Spaces:

hacketthadwin
/

Intelligent-Document-QNA-api

Sleeping

File size: 11,023 Bytes

# To run this application:
# 1. Make sure you have a .env file with your service keys (e.g., GOOGLE_API_KEY, SUPABASE_URL, TOGETHER_API_KEY, SUPABASE_SERVICE_KEY).
# 2. Ensure your Supabase database is set up with the 'vector' extension.
# 3. Install required packages: pip install -r requirements.txt
# 4. Run the server: python -m uvicorn main:app --reload

import os
import tempfile
import json
import requests
import asyncio
import traceback
from dotenv import load_dotenv
from typing import List, Optional

# --- FastAPI and Pydantic Imports ---
from fastapi import FastAPI, HTTPException, status
from fastapi.middleware.cors import CORSMiddleware
from pydantic import BaseModel, Field, HttpUrl

# --- Langchain and related imports ---
from langchain_community.document_loaders import PyPDFLoader, Docx2txtLoader, UnstructuredEmailLoader
from langchain.text_splitter import RecursiveCharacterTextSplitter
from langchain_community.vectorstores import SupabaseVectorStore
from langchain_together import ChatTogether
from langchain_google_genai import GoogleGenerativeAIEmbeddings, ChatGoogleGenerativeAI
from langchain.chains import RetrievalQA
from langchain.prompts import PromptTemplate
from google.generativeai.types import HarmCategory, HarmBlockThreshold

# --- Supabase Imports ---
from supabase.client import Client, create_client

# --- 1. INITIALIZATION & CONFIGURATION ---

load_dotenv()
GOOGLE_API_KEY = os.environ.get("GOOGLE_API_KEY")
SUPABASE_URL = os.environ.get("SUPABASE_URL")
SUPABASE_SERVICE_KEY = os.environ.get("SUPABASE_SERVICE_KEY")

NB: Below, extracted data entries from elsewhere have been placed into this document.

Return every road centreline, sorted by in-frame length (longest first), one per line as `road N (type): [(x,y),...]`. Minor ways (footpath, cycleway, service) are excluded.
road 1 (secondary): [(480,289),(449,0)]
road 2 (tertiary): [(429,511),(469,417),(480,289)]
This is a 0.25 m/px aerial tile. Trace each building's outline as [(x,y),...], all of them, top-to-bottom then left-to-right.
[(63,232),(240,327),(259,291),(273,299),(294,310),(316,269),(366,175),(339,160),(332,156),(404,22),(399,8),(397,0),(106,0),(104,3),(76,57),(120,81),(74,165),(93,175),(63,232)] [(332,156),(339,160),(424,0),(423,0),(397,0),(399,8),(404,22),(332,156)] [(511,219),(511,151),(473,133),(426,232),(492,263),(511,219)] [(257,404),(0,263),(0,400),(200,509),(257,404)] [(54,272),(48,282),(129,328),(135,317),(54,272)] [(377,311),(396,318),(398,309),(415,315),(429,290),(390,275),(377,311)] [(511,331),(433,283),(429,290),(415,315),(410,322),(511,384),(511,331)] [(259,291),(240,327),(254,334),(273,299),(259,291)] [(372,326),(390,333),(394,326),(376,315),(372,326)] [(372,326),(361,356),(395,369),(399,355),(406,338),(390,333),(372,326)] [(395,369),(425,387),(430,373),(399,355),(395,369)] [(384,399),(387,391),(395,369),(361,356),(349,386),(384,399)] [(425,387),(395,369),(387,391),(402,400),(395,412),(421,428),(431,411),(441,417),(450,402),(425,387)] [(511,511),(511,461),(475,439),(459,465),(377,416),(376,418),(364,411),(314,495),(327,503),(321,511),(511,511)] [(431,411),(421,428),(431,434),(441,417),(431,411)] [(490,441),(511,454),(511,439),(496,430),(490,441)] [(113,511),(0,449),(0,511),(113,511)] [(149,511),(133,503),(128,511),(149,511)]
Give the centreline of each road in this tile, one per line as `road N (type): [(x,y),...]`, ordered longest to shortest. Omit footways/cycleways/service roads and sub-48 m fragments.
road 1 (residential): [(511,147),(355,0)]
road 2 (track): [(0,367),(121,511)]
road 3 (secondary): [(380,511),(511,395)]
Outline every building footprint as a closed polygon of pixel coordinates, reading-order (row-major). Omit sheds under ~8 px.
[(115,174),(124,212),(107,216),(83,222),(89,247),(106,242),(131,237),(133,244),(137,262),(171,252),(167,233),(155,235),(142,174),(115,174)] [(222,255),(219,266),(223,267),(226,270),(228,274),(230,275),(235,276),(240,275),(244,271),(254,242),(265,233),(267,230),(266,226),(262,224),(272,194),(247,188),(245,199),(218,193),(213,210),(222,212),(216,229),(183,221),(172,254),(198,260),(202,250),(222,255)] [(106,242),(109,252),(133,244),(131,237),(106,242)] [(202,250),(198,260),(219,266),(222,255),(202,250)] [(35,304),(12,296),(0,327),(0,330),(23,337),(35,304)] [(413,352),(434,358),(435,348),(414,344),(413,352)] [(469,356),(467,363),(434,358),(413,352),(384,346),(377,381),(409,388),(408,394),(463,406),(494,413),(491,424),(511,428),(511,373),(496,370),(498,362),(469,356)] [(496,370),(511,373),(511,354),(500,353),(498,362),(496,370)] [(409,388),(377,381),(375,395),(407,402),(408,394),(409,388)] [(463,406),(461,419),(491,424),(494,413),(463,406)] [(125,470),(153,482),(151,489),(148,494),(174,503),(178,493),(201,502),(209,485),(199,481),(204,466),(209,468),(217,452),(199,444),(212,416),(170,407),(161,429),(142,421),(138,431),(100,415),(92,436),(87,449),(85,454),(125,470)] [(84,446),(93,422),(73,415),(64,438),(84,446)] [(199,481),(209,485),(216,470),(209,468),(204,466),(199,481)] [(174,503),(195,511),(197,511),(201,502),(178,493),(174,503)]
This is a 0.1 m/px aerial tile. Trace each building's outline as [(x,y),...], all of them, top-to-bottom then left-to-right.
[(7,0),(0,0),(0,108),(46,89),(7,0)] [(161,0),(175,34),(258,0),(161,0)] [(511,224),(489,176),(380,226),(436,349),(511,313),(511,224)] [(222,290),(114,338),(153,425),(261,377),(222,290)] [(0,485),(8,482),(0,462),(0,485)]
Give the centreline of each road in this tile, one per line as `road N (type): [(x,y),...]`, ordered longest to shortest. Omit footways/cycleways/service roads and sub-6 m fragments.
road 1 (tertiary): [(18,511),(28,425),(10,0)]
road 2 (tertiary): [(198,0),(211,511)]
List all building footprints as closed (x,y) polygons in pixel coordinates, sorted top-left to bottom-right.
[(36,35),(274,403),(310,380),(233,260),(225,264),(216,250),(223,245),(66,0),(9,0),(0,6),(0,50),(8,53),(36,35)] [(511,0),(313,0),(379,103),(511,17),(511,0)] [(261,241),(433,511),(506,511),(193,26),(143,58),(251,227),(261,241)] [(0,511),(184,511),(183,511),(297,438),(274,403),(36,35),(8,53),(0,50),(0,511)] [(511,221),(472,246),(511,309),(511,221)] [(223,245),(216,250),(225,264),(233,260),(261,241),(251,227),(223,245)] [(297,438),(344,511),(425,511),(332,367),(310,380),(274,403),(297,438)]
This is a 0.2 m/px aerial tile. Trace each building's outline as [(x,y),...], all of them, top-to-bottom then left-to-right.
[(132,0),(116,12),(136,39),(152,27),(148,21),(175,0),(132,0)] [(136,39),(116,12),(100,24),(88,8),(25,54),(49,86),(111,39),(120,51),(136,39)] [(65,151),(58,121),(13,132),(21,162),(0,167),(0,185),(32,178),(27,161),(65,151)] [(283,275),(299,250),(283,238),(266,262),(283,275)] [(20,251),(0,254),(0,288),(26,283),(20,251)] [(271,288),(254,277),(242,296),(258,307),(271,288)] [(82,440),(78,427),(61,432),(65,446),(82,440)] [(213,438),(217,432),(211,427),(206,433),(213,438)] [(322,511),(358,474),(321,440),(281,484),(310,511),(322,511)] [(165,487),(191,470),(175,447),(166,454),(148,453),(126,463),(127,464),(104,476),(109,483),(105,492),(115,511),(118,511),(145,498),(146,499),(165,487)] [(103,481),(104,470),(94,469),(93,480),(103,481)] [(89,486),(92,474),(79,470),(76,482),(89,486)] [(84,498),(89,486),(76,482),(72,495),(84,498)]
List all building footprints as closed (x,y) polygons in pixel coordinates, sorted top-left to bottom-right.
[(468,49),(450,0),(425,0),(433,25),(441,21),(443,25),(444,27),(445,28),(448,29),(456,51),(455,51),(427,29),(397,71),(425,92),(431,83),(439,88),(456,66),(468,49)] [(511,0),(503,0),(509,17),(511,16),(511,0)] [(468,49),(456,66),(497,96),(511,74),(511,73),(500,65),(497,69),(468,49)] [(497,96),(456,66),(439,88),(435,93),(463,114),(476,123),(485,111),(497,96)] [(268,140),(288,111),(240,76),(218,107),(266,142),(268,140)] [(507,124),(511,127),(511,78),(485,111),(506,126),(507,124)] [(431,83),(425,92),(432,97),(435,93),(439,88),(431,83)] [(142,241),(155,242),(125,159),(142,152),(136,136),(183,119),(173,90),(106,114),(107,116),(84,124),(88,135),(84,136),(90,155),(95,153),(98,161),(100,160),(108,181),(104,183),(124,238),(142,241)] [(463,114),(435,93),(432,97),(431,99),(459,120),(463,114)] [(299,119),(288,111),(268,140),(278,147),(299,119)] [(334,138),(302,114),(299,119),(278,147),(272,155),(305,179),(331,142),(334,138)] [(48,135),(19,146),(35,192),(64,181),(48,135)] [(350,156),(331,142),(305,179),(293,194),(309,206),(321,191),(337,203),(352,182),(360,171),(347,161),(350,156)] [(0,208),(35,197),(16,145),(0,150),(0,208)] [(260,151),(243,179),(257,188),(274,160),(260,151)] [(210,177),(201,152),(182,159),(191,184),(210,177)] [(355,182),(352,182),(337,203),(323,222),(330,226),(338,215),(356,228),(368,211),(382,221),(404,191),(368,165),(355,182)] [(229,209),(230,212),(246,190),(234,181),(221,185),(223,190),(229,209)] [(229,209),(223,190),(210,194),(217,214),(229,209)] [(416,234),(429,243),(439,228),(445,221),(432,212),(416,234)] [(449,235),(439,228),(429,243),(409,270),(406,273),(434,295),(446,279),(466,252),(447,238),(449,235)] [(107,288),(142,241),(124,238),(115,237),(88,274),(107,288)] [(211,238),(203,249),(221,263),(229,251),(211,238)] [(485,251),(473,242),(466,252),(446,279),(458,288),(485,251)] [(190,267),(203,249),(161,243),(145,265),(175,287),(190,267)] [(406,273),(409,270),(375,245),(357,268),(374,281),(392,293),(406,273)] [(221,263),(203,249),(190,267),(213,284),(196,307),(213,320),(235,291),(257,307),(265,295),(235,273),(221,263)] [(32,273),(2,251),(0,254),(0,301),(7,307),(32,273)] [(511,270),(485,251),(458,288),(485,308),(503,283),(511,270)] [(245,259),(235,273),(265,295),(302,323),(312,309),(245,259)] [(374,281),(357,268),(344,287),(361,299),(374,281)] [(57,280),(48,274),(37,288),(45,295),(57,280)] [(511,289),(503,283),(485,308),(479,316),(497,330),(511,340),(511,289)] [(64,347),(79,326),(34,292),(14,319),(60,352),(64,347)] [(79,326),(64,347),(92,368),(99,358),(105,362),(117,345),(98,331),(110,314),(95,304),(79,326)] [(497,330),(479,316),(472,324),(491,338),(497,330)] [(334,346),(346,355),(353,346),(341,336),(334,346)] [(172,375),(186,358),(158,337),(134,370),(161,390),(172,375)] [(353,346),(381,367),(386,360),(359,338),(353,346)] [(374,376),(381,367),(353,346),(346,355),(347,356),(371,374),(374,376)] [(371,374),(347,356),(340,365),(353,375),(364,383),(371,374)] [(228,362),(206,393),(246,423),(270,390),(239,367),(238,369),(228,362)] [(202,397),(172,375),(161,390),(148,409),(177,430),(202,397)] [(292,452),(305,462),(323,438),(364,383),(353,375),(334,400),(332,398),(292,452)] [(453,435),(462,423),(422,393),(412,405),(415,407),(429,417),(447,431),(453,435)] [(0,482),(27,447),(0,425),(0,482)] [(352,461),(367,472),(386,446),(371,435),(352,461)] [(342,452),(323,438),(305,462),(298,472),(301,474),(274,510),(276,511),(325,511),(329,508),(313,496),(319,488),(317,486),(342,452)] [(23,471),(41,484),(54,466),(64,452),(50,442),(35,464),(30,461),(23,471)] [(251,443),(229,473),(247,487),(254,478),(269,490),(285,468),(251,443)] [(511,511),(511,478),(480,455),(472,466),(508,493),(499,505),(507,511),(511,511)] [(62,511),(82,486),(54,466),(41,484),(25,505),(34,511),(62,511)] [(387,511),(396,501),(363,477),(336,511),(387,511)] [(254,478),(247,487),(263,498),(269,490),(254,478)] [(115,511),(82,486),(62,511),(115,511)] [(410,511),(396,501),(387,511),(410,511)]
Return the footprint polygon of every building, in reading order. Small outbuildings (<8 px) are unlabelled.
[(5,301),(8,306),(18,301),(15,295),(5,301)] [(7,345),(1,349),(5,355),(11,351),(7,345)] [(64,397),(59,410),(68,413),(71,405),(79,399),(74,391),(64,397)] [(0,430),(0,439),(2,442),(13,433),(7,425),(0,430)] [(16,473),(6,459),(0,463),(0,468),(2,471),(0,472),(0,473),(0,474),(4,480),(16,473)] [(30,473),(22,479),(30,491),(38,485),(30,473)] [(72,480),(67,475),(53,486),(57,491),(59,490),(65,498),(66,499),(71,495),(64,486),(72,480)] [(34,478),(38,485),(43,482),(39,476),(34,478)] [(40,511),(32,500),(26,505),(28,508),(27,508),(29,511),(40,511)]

# --- FastAPI App Initialization ---
app = FastAPI(
    title="Intelligent Document Q&A API",
    description="An API to find answers within documents (PDF, DOCX, EML). It ingests documents from a URL, stores them in a persistent vector database, and allows you to ask multiple questions.",
    version="1.1.0"
)

app.add_middleware(
    CORSMiddleware,
    allow_origins=["*"],
    allow_credentials=True,
    allow_methods=["*"],
    allow_headers=["*"],
)

# --- Lazy Loading for Models and Clients ---
llm: Optional[ChatTogether] = None
gemini_embedder: Optional[GoogleGenerativeAIEmbeddings] = None
supabase_client: Optional[Client] = None

# --- 2. STARTUP EVENT ---

@app.on_event("startup")
async def startup_event():
    """On application startup, initialize components."""
    print("Application startup: Initializing components...")
    initialize_components()

def initialize_components():
    """Initializes models and clients if they haven't been already."""
    global llm, gemini_embedder, supabase_client
    if llm is None:
        print("Initializing Gemini AI LLM...")
        llm = ChatGoogleGenerativeAI(model="gemini-2.5-flash", temperature=0.2, convert_system_message_to_human=True)
    if gemini_embedder is None:
        print("Initializing Google Gemini Embedding model...")
        gemini_embedder = GoogleGenerativeAIEmbeddings(
            model="models/embedding-001",
            safety_settings={
                HarmCategory.HARM_CATEGORY_HARASSMENT: HarmBlockThreshold.BLOCK_NONE,
                HarmCategory.HARM_CATEGORY_HATE_SPEECH: HarmBlockThreshold.BLOCK_NONE,
                HarmCategory.HARM_CATEGORY_DANGEROUS_CONTENT: HarmBlockThreshold.BLOCK_NONE,
                HarmCategory.HARM_CATEGORY_SEXUALLY_EXPLICIT: HarmBlockThreshold.BLOCK_NONE,
            }
        )
    if supabase_client is None and SUPABASE_URL and SUPABASE_SERVICE_KEY:
        print("Initializing Supabase client...")
        supabase_client = create_client(SUPABASE_URL, SUPABASE_SERVICE_KEY)
    print("Models and clients are ready.")


# --- Prompt Template for the LLM ---
PROMPT_TEMPLATE = PromptTemplate(
    template="""
    **Your Role:** You are a helpful AI assistant. Your task is to answer the user's question based *only* on the provided document context.
    **Strict Constraints:**
    - Your answer **MUST** be derived solely from the `Document Context`. Do not use any external knowledge.
    - If the answer is not in the context, state: "The answer to this question could not be found in the provided document."
    ---
    **Document Context:** {context}
    ---
    **User Query:** {question}
    ---
    **Helpful Answer:**
    """,
    input_variables=["question", "context"]
)


# --- Pydantic Models for Request and Response ---
class QueryRequest(BaseModel):
    document_url: HttpUrl = Field(..., description="A single public URL to a document (PDF, DOCX, EML).")
    questions: List[str] = Field(..., min_length=1, description="A non-empty list of questions to ask about the document.")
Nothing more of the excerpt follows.